37. The applicant claimed 40,200 and 70,000 euros (EUR) in respect of pecuniary and non-pecuniary damage, respectively. She also claimed EUR 3,640 in respect of costs and expenses before the Court supported by a pro-forma itemised invoice and lodged no claim under that head for domestic proceedings.

38. The Government considered the amounts excessive and unsupported by officially approved invoices.

39. The Court has found a violation of the applicant’s right of access to court under Article 6 § 1 of the Convention and made no finding in connection with the lawfulness of her dismissal. In this regard, it is open to the applicant to request a reopening of domestic proceedings. There being no causal link between the violation found by the Court and the pecuniary damage alleged, the Court rejects this claim.

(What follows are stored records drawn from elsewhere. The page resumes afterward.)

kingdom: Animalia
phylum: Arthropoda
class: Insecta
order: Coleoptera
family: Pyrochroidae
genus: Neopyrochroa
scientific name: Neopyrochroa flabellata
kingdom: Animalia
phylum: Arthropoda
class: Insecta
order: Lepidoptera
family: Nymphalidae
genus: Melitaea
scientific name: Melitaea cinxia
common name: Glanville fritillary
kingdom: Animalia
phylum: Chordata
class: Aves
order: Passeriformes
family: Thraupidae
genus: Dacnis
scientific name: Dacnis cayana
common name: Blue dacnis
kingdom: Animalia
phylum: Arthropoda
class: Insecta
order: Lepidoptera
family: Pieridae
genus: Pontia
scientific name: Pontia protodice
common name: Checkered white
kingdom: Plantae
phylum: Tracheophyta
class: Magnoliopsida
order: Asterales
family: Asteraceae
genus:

40. As regards non-pecuniary damage, the Court awards EUR 3,600 under this head, plus any tax that may be chargeable to the applicant.

41. Turning to costs and expenses, as it has already done in the past (see Hysa v. Albania, no. 52048/16, § 93, 21 February 2023, with further references), the Court rejects the Government’s argument that claims for costs and expenses must be supported by officially approved invoices. Regard being had to the justifications submitted by the applicant, the Court considers it reasonable to award to the applicant the claimed amount of EUR 3,640 covering costs and expenses before the Court, plus any tax that may be chargeable to the applicant.

FOR THESE REASONS, THE COURT, UNANIMOUSLY,

1. Dismisses the Government’s preliminary objection of lack of jurisdiction;

2. Joins to the merits the objection as to the alleged waiver of the applicant’s right to a court under Article 6 § 1 of the Convention, and rejects it;

3. Declares the application admissible;

4. Holds that there has been a violation of Article 6 § 1 of the Convention;

5. Holds

(a) that the respondent State is to pay the applicant, within three months, the following amounts, to be converted into the currency of the respondent State at the rate applicable at the date of settlement:

(i) EUR 3,600 (three thousand six hundred euros), plus any tax that may be chargeable, in respect of non-pecuniary damage;

(ii) EUR 3,640 (three thousand six hundred and forty euros), plus any tax that may be chargeable to the applicant, in respect of costs and expenses;

(b) that from the expiry of the above-mentioned three months until settlement simple interest shall be payable on the above amounts at a rate equal to the marginal lending rate of the European Central Bank during the default period plus three percentage points;

6. Dismisses the remainder of the applicant’s claim for just satisfaction.

Done in English, and notified in writing on 10 October 2023, pursuant to Rule 77 §§ 2 and 3 of the Rules of Court.